Tag Archives: Section 112(f)

Federal Circuit: Software Function Equals Structure

by Dennis Crouch

KEYnetik, Inc. v. Samsung Electronics Co. (Fed. Cir. 2023)

This short non-precedential opinion authored by Chief Judge Moore affirms a PTAB IPR obviousness finding.  The case has one key sentence:

Normally, once the function to be performed by software has been identified, writing code to achieve that function is within the skill of the art.

Slip Op.  This statement sits well with modernist design principles aptly stated by architect Louis Sullivan: “Form ever follows function.”

The patent challenger had provided expert testimony that software modifications needed to transform the prior art into the claimed invention would be “straightforward” and “simple.”  Those statements were not backed-up with specific analysis showing exactly how the modifications would be done.  However, the Federal Circuit concluded that these general conclusions combined with the implied judicial notice from above were sufficient to support the PTAB’s factual finding that PHOSITA would have “a reasonable expectation of success” in making the transformation.

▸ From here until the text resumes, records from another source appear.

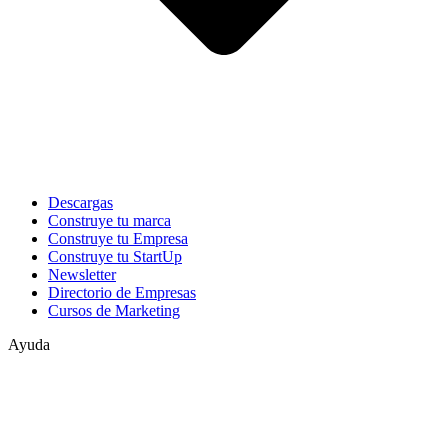
Descargas
Construye tu marca
Construye tu Empresa
Construye tu StartUp
Newsletter
Directorio de Empresas
Cursos de Marketing
Ayuda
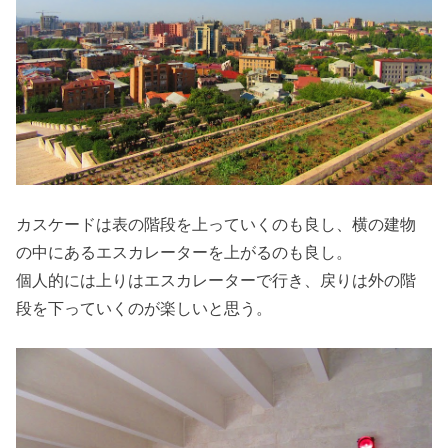
カスケードは表の階段を上っていくのも良し、横の建物
の中にあるエスカレーターを上がるのも良し。
個人的には上りはエスカレーターで行き、戻りは外の階
段を下っていくのが楽しいと思う。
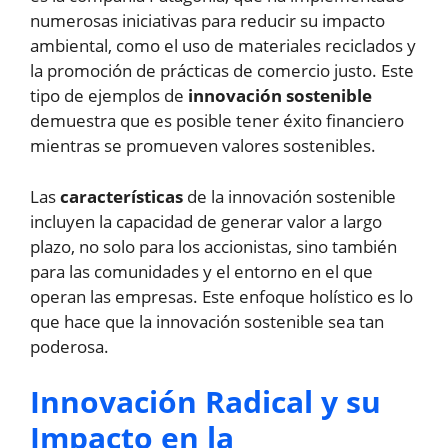
numerosas iniciativas para reducir su impacto
ambiental, como el uso de materiales reciclados y
la promoción de prácticas de comercio justo. Este
tipo de ejemplos de
innovación sostenible
demuestra que es posible tener éxito financiero
mientras se promueven valores sostenibles.
Las
características
de la innovación sostenible
incluyen la capacidad de generar valor a largo
plazo, no solo para los accionistas, sino también
para las comunidades y el entorno en el que
operan las empresas. Este enfoque holístico es lo
que hace que la innovación sostenible sea tan
poderosa.
Innovación Radical y su
Impacto en la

Going back to the function-equals-structure statement from above: The court does not explain or particularly justify its factual conclusion other than to cite  its own 1997 decision of Fonar Corp. v. Gen. Elec. Co., 107 F.3d 1543, 1549 (Fed. Cir. 1997).  Fonar Corp. did not deal with obviousness, but instead was an appeal on the issue of best-mode disclosure under Section 112.   The patentee had provided functions of the software in its disclosure but had not provided the computer code itself.  On appeal, the Federal Circuit found that disclosure of the functionality was sufficient to satisfy best mode:

As a general rule, where software constitutes part of a best mode of carrying out an invention, description of such a best mode is satisfied by a disclosure of the functions of the software. This is because, normally, writing code for such software is within the skill of the art, not requiring undue experimentation, once its functions have been disclosed. It is well established that what is within the skill of the art need not be disclosed to satisfy the best mode requirement as long as that mode is described. Stating the functions of the best mode software satisfies that description test. We have so held previously and we so hold today.

Id.  The Federal Circuit did not endeavor to work through its Section 112(f) jurisprudence where it has repeatedly held that disclosure of function is insufficient to satisfy the ‘structure’ requirements of that provision.